Contemporary Views
Today, the debate continues over whether music has meaning or not. However, most contemporary views, reflecting ideas emerging from views of subjectivity in linguistic meaning arising in Cognitive Linguistics, as well as Kuhn's work on cultural biases in science and other ideas on meaning and aesthetics (e.g. Wittgenstein) on cultural constructions in thought and language), appear to be moving towards a consensus that music provides at least some signification or meaning, in terms of which it is understood.
Some scholars such as Berthold Hoeckner feel that the very idea of absolute music was culturally generated; it was fostered by some German composers in an attempt to make it universally accepted.
- “The absoluteness of absolute music has never been an obstacle, but is the very condition of its meaning.” — Berthold Hoeckner
The cultural bases of musical understanding have been highlighted in Philip Bohlman's work, who considers music as a form of cultural communication:
- There are those who believe that music represents nothing other than itself. I argue that we are constantly giving it new and different abilities to represent who we are.
Bohlman has gone on to argue that the use of music, e.g. among the Jewish diaspora, was in fact a form of identity building.
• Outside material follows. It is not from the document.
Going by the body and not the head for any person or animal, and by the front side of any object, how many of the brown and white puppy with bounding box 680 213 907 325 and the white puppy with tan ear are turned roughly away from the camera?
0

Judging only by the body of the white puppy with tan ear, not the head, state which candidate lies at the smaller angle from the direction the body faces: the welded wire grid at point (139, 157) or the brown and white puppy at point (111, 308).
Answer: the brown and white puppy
Susan McClary has critiqued the notion of ‘absolute music’, arguing that all music, whether explicitly programmatic or not, contains implicit programs that reflect the tastes, politics, aesthetic philosophies and social attitudes of the composer and their historical situation. Such scholars would argue that classical music is rarely about ‘nothing’, but reflects aesthetic tastes that are themselves influenced by culture, politics and philosophy. Composers are often bound up in a web of tradition and influence, in which they strive to consciously situate themselves in relation to other composers and styles. Lawrence Kramer, on the other hand, believes music has no means to reserve a “specific layer or pocket for meaning. Once it has been brought into sustainable connection with a structure of prejudgment, music simply becomes meaningful.”
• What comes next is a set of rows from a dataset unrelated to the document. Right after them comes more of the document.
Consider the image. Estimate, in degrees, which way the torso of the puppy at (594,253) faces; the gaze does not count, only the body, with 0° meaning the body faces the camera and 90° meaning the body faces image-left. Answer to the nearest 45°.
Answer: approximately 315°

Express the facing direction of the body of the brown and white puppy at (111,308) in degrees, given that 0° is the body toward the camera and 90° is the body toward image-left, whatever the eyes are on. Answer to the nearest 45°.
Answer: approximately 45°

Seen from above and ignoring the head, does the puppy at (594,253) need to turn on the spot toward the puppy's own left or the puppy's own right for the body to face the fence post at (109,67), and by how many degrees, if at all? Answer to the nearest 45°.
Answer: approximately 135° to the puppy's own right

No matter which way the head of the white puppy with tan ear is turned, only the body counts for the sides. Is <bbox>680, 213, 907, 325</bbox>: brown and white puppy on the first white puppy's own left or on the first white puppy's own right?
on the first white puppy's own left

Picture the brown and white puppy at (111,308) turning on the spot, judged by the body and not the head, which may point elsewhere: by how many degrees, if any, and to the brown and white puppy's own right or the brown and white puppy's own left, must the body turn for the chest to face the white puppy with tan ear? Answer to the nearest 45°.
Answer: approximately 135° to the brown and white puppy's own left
Music which appears to demand an interpretation, but is abstract enough to warrant objectivity (e.g. Tchaikovsky’s 6th Symphony), is what Lydia Goehr refers to as ‘double-sided autonomy.’ This happens when the formalist properties of music became attractive to composers because, having ‘no meaning to speak of’, music could be used to envision an alternative cultural and/or political order, while escaping the scrutiny of the censor (particularly common in Shostakovich, most notably the Fourth and Fifth Symphonies).